L’EORI SIREN identifie l’entité juridique avec FR + 9 chiffres. L’ancien EORI SIRET identifie un établissement avec FR + 14 chiffres. La France migre vers l’identifiant unique au niveau SIREN.
Puis-je encore importer avec un EORI SIRET en août 2026 ?
L’EORI SIRET reste accepté dans certaines applications nationales pendant la transition, mais la douane a annoncé sa désactivation au cours du second semestre 2026. Il ne faut donc pas considérer sa disponibilité actuelle comme pérenne.
Faut-il un EORI différent pour chaque fournisseur japonais ?
Non. L’EORI identifie l’opérateur économique importateur, pas le fournisseur ni chaque transaction. Le principe du nouvel EORI SIREN est justement d’avoir un identifiant au niveau de l’entité juridique.
L’EORI SIREN change-t-il les droits de douane sur les produits japonais ?
Non. Le changement d’EORI concerne l’identification de l’opérateur. Le taux de droits dépend notamment de la nomenclature et de l’origine de la marchandise, ainsi que de l’éventuelle application de l’accord commercial UE–Japon.
Quand faut-il effectuer la vérification ?
Idéalement avant de confirmer les instructions de transport et de dédouanement. Une donnée corrigée avant le départ du Japon est généralement plus simple à gérer qu’une incohérence découverte à l’arrivée.

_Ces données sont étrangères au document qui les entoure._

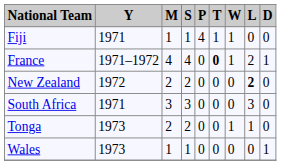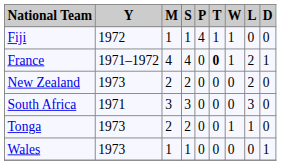Fiji | Y: 1971 -> 1972
New Zealand | Y: 1972 -> 1973
New Zealand | L: bold -> normal
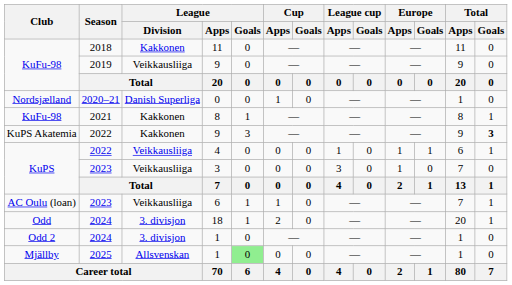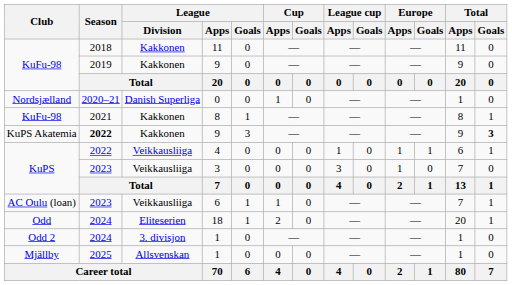KuFu-98 / 9 | League / Division: Veikkausliiga -> Kakkonen
KuPS Akatemia / 9 | Season: normal -> bold
18 | League / Division: 3. divisjon -> Eliteserien
Mjällby / 1 | League / Goals: lightgreen background -> no background
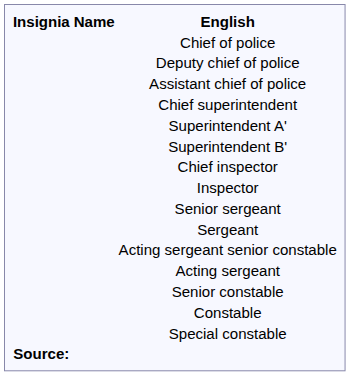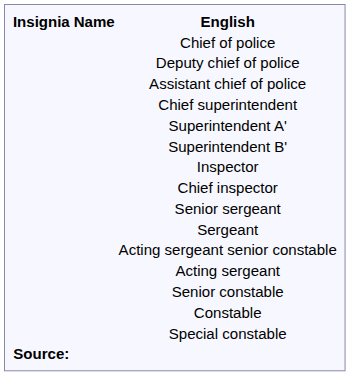rows swapped: Chief inspector <-> Inspector
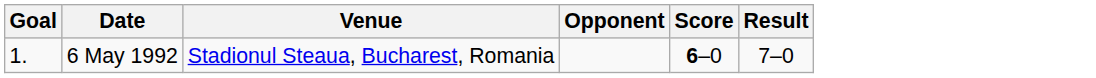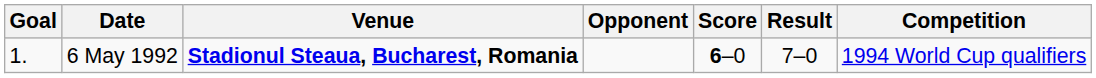+ column: Competition | 1994 World Cup qualifiers
6 May 1992 | Venue: normal -> bold
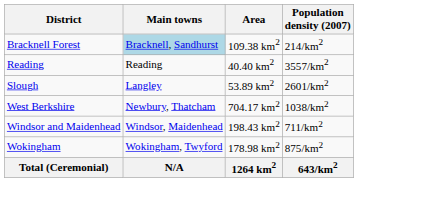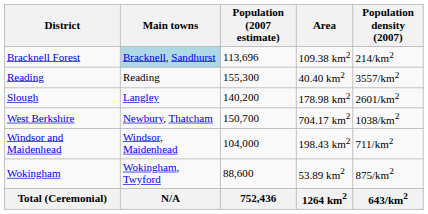+ column: Population (2007 estimate) | 113,696 | 155,300 | 140,200 | 150,700 | 104,000 | 88,600 | 752,436
Slough | Area: 53.89 km2 -> 178.98 km2
Wokingham | Area: 178.98 km2 -> 53.89 km2
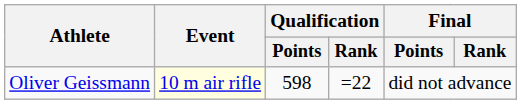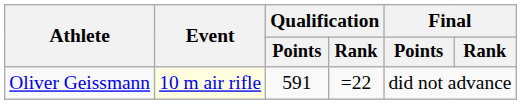Oliver Geissmann | Qualification / Points: 598 -> 591
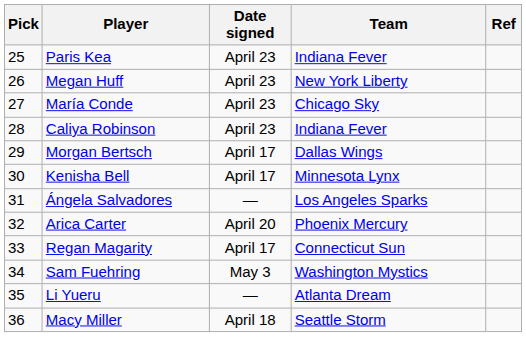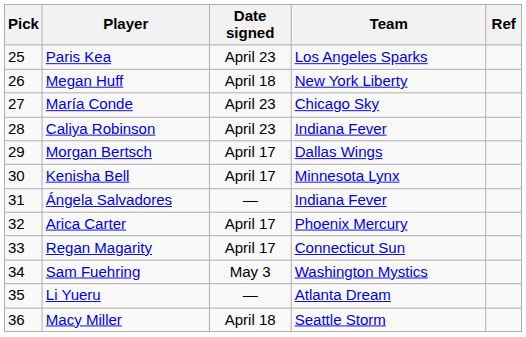Paris Kea | Team: Indiana Fever -> Los Angeles Sparks
Megan Huff | Date signed: April 23 -> April 18
Ángela Salvadores | Team: Los Angeles Sparks -> Indiana Fever
Arica Carter | Date signed: April 20 -> April 17
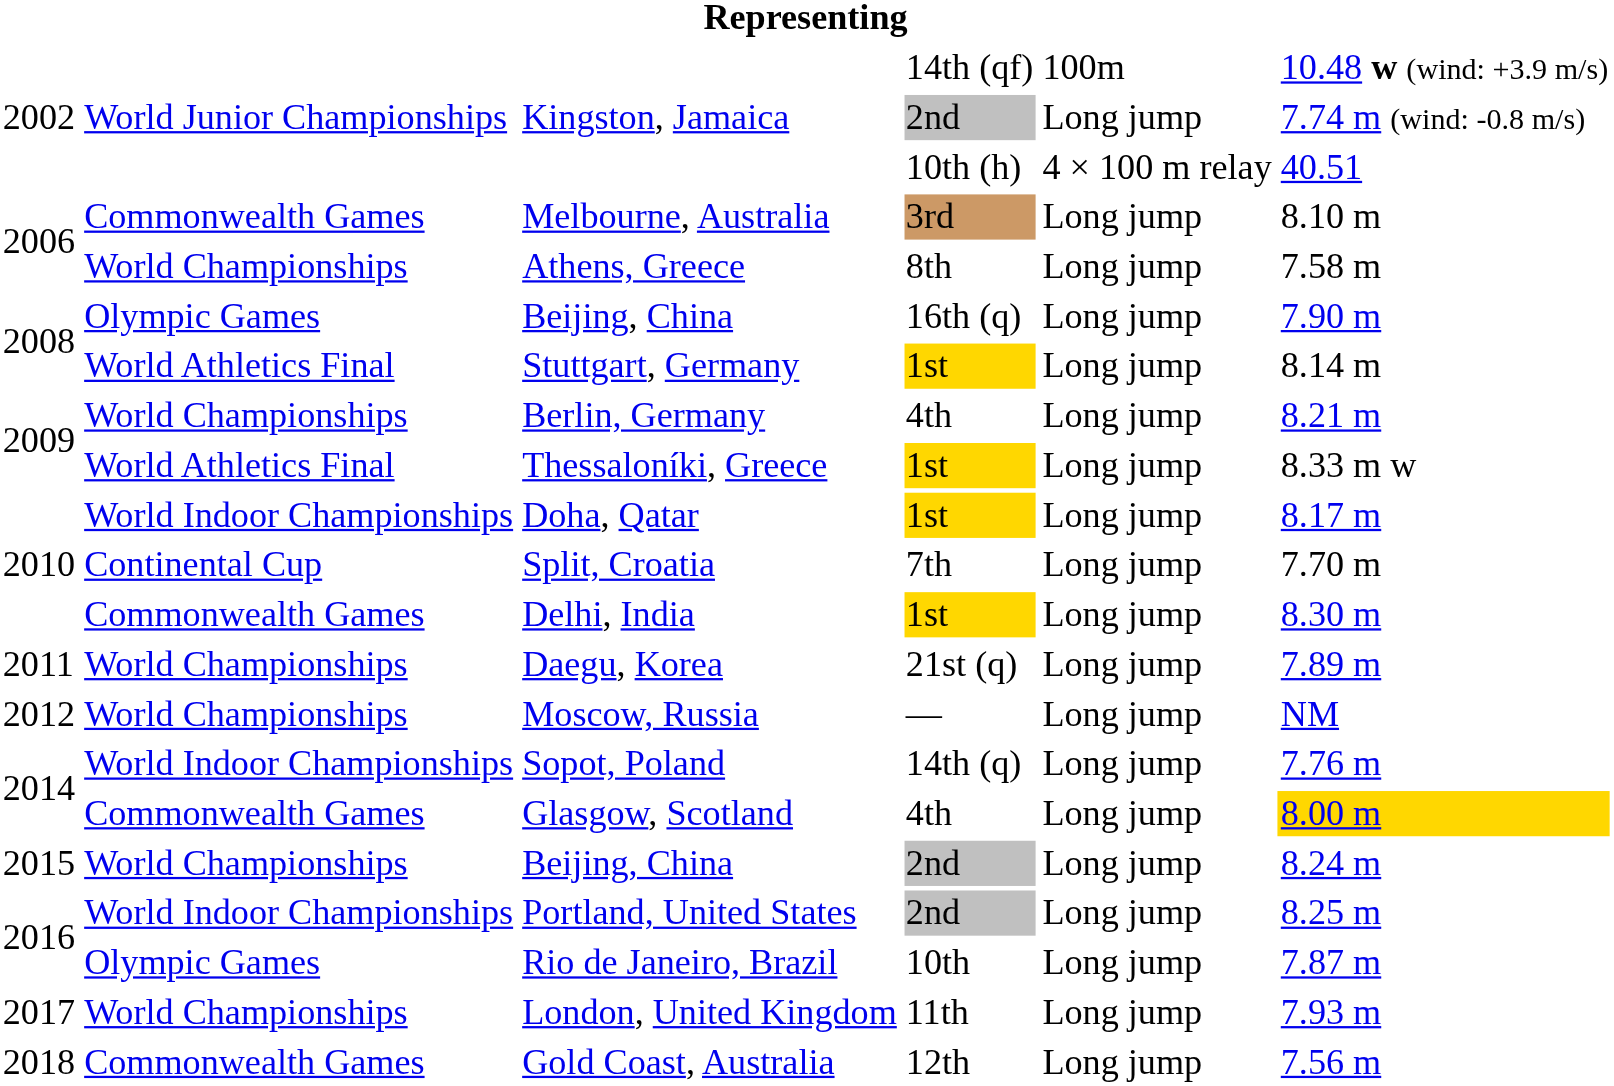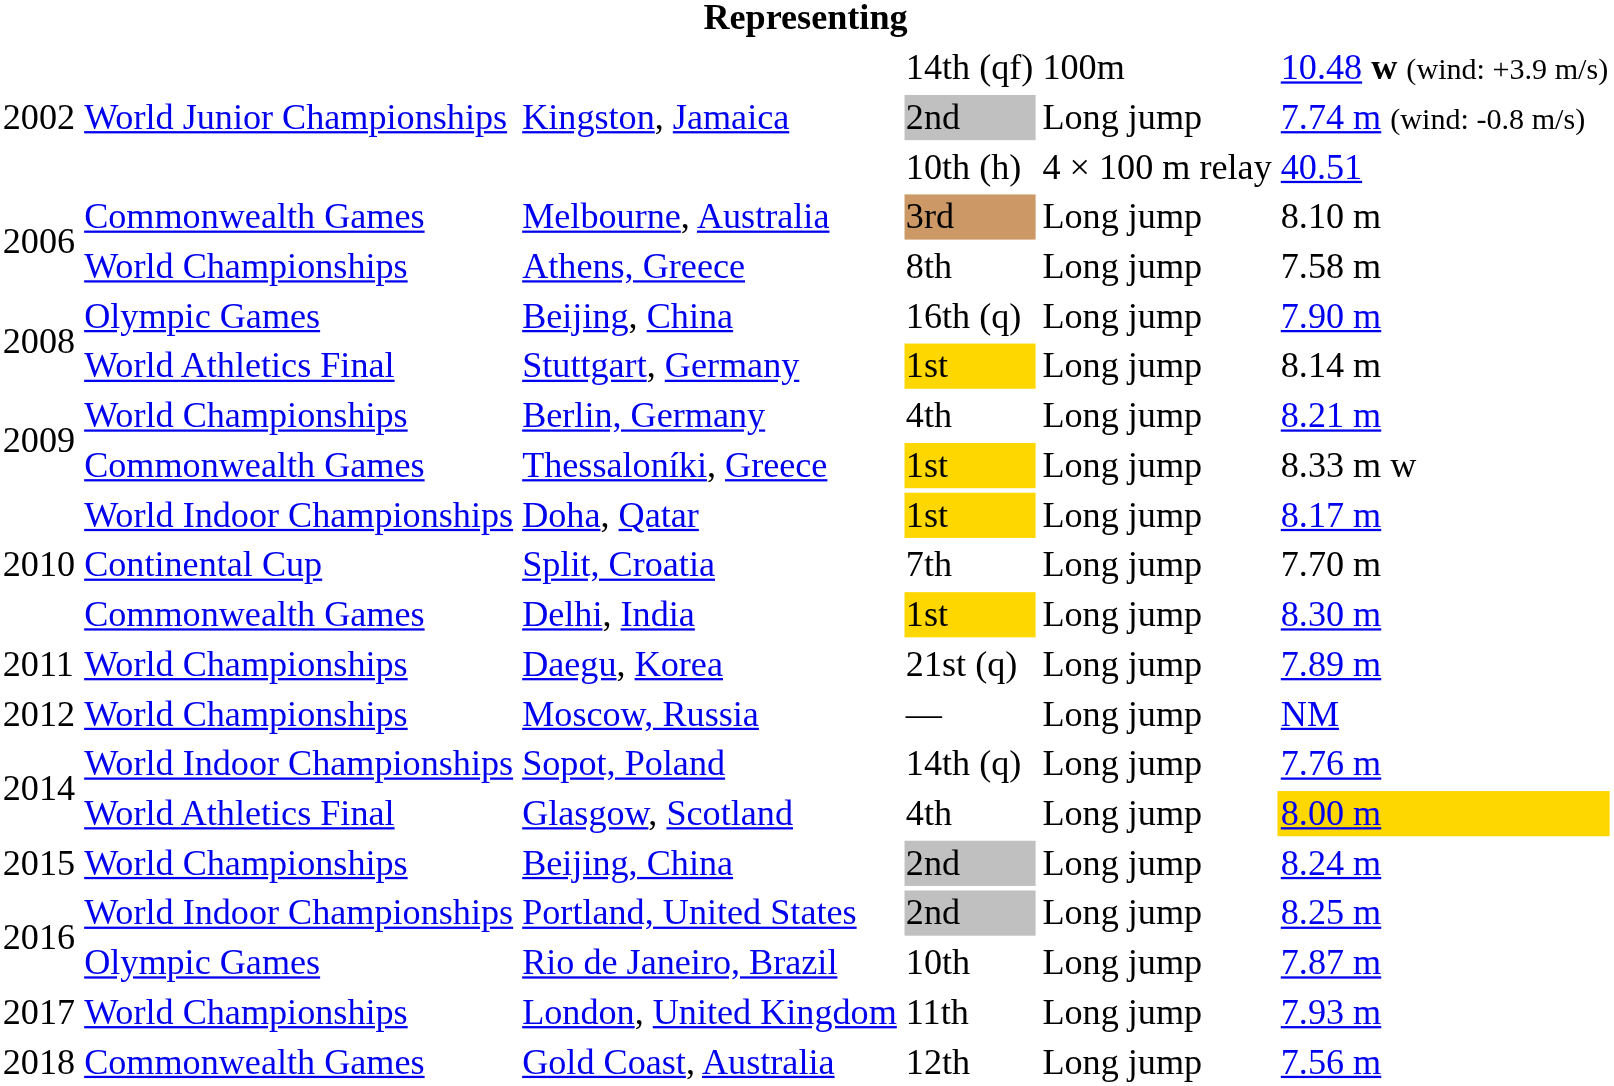Thessaloníki, Greece | column 2: World Athletics Final -> Commonwealth Games
Glasgow, Scotland | column 2: Commonwealth Games -> World Athletics Final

Sources officielles consultées
Informations vérifiées le 19 août 2026 auprès de la Direction générale des douanes et droits indirects : fiche « Le numéro EORI », actualité du 8 juin 2026 sur le passage à l’EORI SIREN dans FRANCE SESAME, lettre Import-Export du 1er juin 2026 et documentation sur les autorisations douanières dans CDS.
Pour une opération réelle, les règles applicables dépendent de la marchandise, de l’importateur et des procédures utilisées. Une vérification du dossier avant expédition reste nécessaire.